I agree that for apples-to-apples, the 44 should be subtracted from the 280. But I don’t agree that the 44 jobs are a “dubious” category at all. And I also don’t agree that — at least in the case of the Miami market — your knock on small firms is valid (although I understand that nationally it may have merit).
It’s hard to generalize about the ‘JD advantage’ jobs because they are so varied, but I know them to include work in investment banks, and in industry. And I know of a student who went to work in the family manufacturing firm, having gotten a law degree not to practice but because he thought it would help him run the company some day. I certainly don’t want to suggest that all jobs in that (smallish) category are like that, because I’m sure they are not, but I think it’s more wrong to dismiss them than to count them — at least as long as the category is a relatively small percentage of the graduating class.

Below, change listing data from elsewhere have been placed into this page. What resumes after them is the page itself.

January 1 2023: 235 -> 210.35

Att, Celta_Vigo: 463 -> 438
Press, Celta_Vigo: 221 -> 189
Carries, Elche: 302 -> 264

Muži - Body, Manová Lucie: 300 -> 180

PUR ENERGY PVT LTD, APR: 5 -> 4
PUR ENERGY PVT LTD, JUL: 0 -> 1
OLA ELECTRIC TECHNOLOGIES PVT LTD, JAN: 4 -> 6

I almost wrote about the small firm thing in the original post, because it’s something one hears often enough to suspect it must have truth, at least in most markets. But the Miami legal market — which is where we place a lot of grads — is different from almost any other city our size. We have a lot more small firms than is normal. I don’t know why, but that is how it is. Just today as I was coming out of the gym I ran into a former student — who did very well — who is studying for the bar and tells me he has accepted a job in the firm where he’s been clerking the last two years. He’ll be the second lawyer in the firm, which is a boutique provider of immigration advice to executives. “I go to work happy every day,” he said. One of my research assistants from last semester is going to be the only associate in a two-lawyer boutique formed by two big-shot lawyers who are leaving large firms to start their own. There’s just a lot of it around. Again, I don’t know why that is, but I’d be very wary of treating the small firm number as being as negative as I gather it is elsewhere.

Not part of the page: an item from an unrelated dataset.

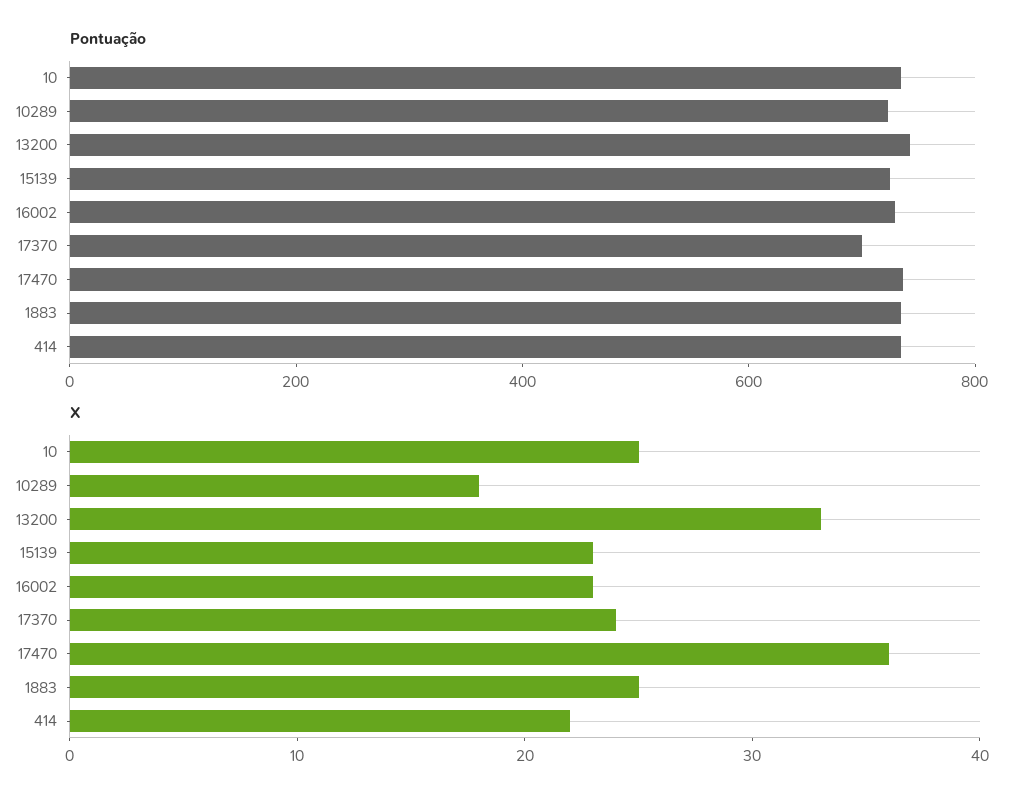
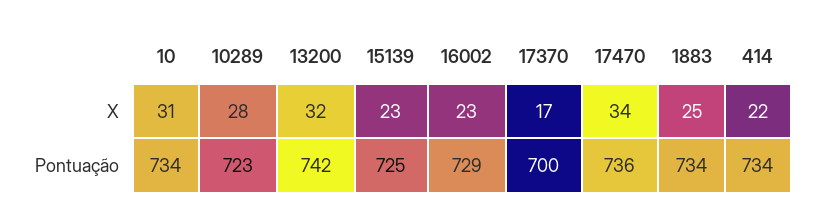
X, 10: 25 -> 31
X, 10289: 18 -> 28
X, 13200: 33 -> 32
X, 17370: 24 -> 17
X, 17470: 36 -> 34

Incidentally, I’m still hoping for hard numbers about the rate at which the Legal Corps fellows found work after their six-month post-bar-admission equivalent of a legal residency. The placement office, which I have found to be reliable in the past, estimates it to be about 80%, but I’m holding out for a firm count.
All of which is in service of saying that our number. while far from ideal, is substantially better than your comment suggests.
“Slightly more than half of the class of 2011 — 55 percent — found full-time, long-term jobs that require bar passage nine months after they graduated, according to employment figures released on June 18 by the American Bar Association.”
I would say that this is not a good figure, since that’s the core of a law program’s purpose.
Is these are the appropriate figures (from http://www.law.miami.edu/finaid/pdf/2011/continuing_students_031711.pdf), then the total explicit cost of attendance (not counting lost earnings) is $60K/year, resulting in a total of $180K.
You are comparing the national employment figure to Miami’s cost figure. You should be comparing that number to Miami’s employment figure — which is higher than the national number (but still too low), or comparing the national figure to whatever the average national tuition is. And, as I’ve argued above, I’d lump the “JD advantage,” or at least a good chunk of it, with the “JD required” number.
Even so, in this legal recession at least and possibly after it as well, a substantial minority of our grads — up to 20%? — will not find their legal degree enhances their short-term employability, and will struggle to find work that uses their new human capital. The days in which a law degree could be seen as a near-guaranteed meal ticket are over — especially if you don’t do very well in law school. It is important people understand that before deciding to attend.